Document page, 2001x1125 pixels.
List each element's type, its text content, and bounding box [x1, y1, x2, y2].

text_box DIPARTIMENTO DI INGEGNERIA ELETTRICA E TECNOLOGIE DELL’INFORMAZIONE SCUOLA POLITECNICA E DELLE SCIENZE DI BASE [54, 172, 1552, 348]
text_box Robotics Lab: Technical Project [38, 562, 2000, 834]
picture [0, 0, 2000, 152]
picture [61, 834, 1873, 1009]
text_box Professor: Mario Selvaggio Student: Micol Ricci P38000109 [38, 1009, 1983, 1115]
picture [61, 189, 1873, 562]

++++++++++

▶ **REQUEST**
Could you rewrite the listing above as a JSON list of strings, one string per line, with blank lines left out?

▶ **SOLUTION TO THIS PROBLEM**
[
  "Document page, 2001x1125 pixels.",
  "List each element's type, its text content, and bounding box [x1, y1, x2, y2].",
  "text_box DIPARTIMENTO DI INGEGNERIA ELETTRICA E TECNOLOGIE DELL’INFORMAZIONE SCUOLA POLITECNICA E DELLE SCIENZE DI BASE [54, 172, 1552, 348]",
  "text_box Robotics Lab: Technical Project [38, 562, 2000, 834]",
  "picture [0, 0, 2000, 152]",
  "picture [61, 834, 1873, 1009]",
  "text_box Professor: Mario Selvaggio Student: Micol Ricci P38000109 [38, 1009, 1983, 1115]",
  "picture [61, 189, 1873, 562]"
]